*** Begin section ***

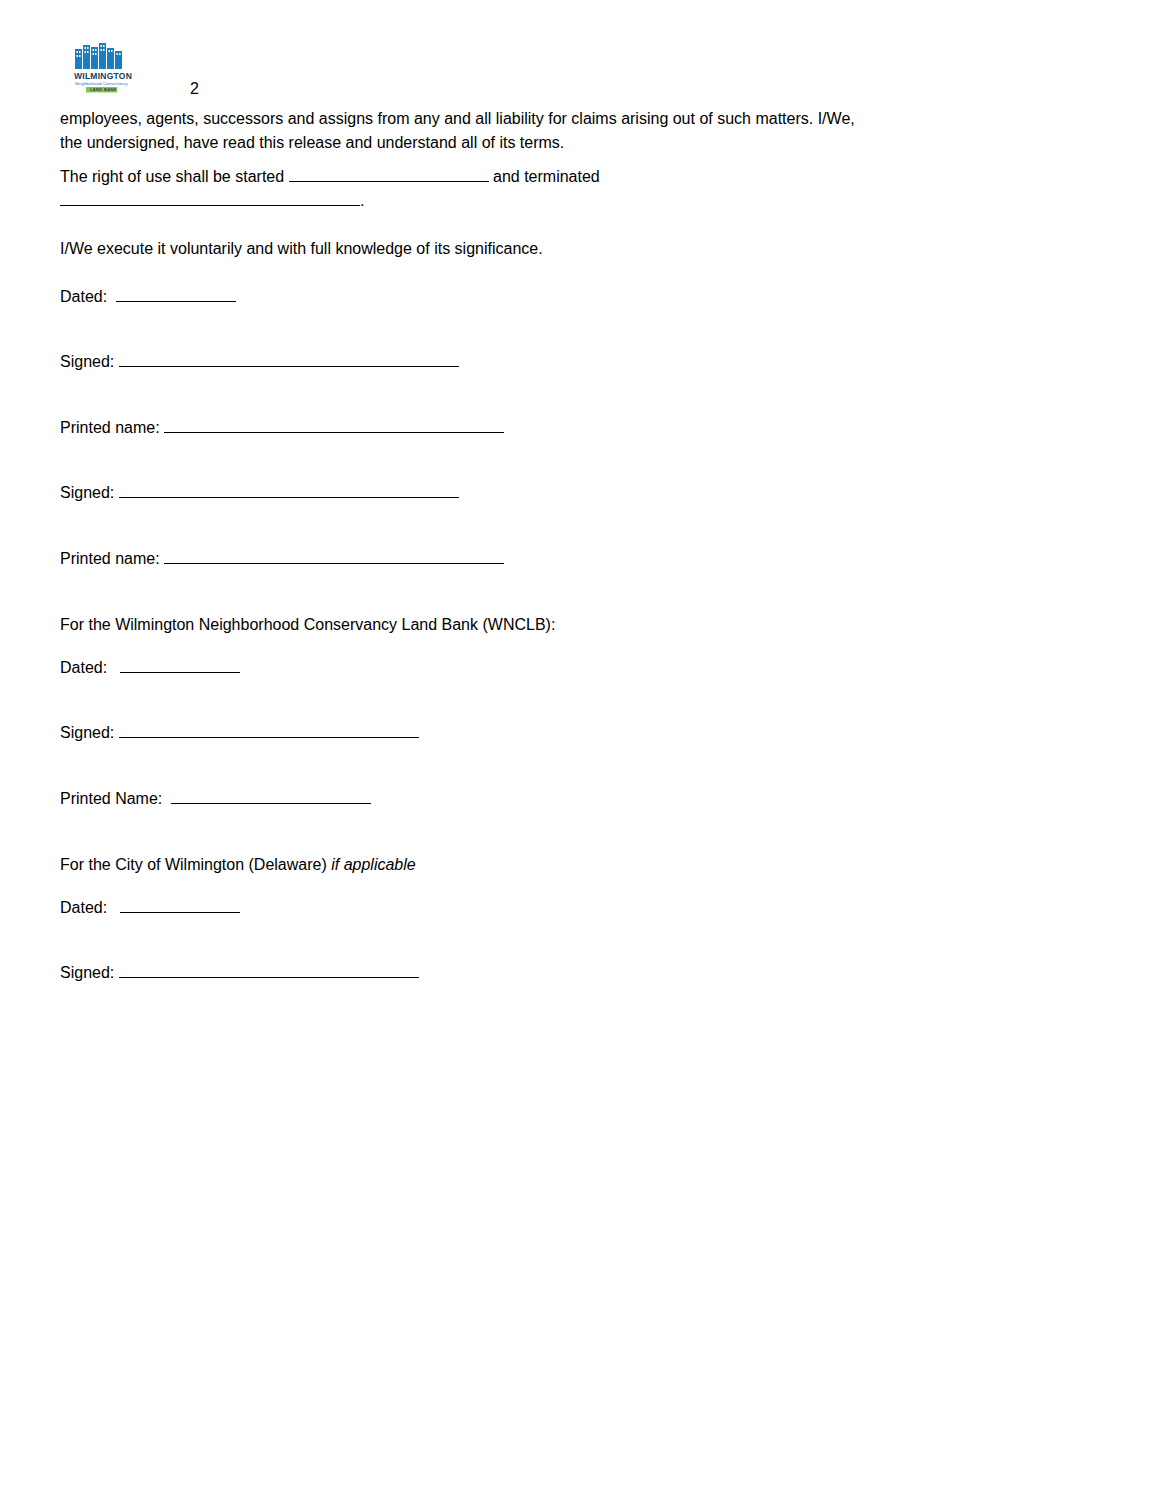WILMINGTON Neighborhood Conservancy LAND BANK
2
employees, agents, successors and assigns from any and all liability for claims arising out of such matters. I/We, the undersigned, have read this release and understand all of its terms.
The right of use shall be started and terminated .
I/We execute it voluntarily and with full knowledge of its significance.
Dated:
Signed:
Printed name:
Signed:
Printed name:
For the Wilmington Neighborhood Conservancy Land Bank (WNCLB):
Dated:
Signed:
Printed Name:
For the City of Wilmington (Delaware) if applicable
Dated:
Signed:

*** End section ***
*** Begin section ***

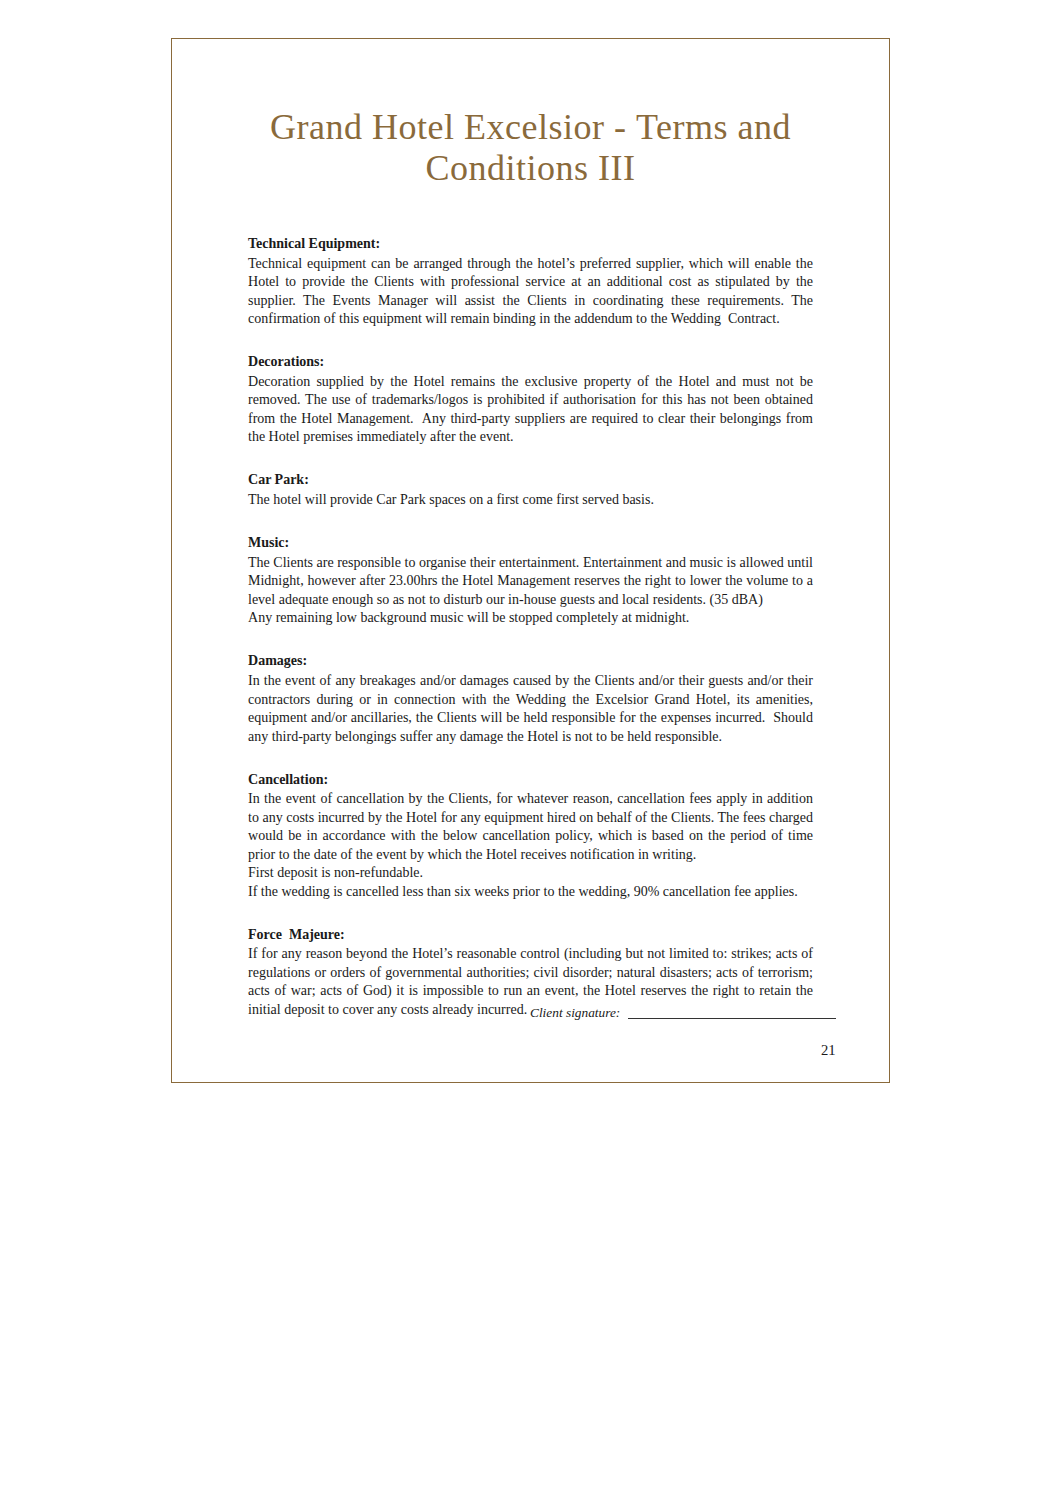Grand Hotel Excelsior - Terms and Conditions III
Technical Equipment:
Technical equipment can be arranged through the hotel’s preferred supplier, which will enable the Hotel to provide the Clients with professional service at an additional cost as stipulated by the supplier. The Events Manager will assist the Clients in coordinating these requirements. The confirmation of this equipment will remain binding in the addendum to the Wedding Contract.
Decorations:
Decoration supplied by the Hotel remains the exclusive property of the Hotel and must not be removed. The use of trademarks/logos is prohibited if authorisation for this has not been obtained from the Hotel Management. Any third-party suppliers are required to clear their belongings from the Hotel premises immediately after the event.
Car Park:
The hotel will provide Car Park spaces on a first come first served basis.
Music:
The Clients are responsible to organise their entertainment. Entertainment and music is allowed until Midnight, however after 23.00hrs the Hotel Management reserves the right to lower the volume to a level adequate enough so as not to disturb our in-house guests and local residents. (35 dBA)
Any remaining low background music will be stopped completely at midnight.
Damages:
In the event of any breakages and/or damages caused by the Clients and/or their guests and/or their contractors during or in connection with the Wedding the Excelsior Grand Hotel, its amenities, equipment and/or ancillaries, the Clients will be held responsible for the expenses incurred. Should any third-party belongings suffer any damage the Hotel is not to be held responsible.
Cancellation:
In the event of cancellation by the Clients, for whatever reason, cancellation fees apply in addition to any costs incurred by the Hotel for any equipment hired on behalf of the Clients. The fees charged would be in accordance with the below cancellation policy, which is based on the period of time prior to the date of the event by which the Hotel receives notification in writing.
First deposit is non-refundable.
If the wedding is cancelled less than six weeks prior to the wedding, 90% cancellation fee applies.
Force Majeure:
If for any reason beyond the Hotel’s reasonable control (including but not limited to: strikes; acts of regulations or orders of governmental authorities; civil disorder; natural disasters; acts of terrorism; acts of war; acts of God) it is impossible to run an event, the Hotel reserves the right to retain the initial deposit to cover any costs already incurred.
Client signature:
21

*** End section ***

# TASK INSTRUCTIONS:
Look through the data above for the string "reserves" and copy every line where it appears.

# SOLUTION FOR THIS TASK:
The Clients are responsible to organise their entertainment. Entertainment and music is allowed until Midnight, however after 23.00hrs the Hotel Management reserves the right to lower the volume to a level adequate enough so as not to disturb our in-house guests and local residents. (35 dBA)
If for any reason beyond the Hotel’s reasonable control (including but not limited to: strikes; acts of regulations or orders of governmental authorities; civil disorder; natural disasters; acts of terrorism; acts of war; acts of God) it is impossible to run an event, the Hotel reserves the right to retain the initial deposit to cover any costs already incurred.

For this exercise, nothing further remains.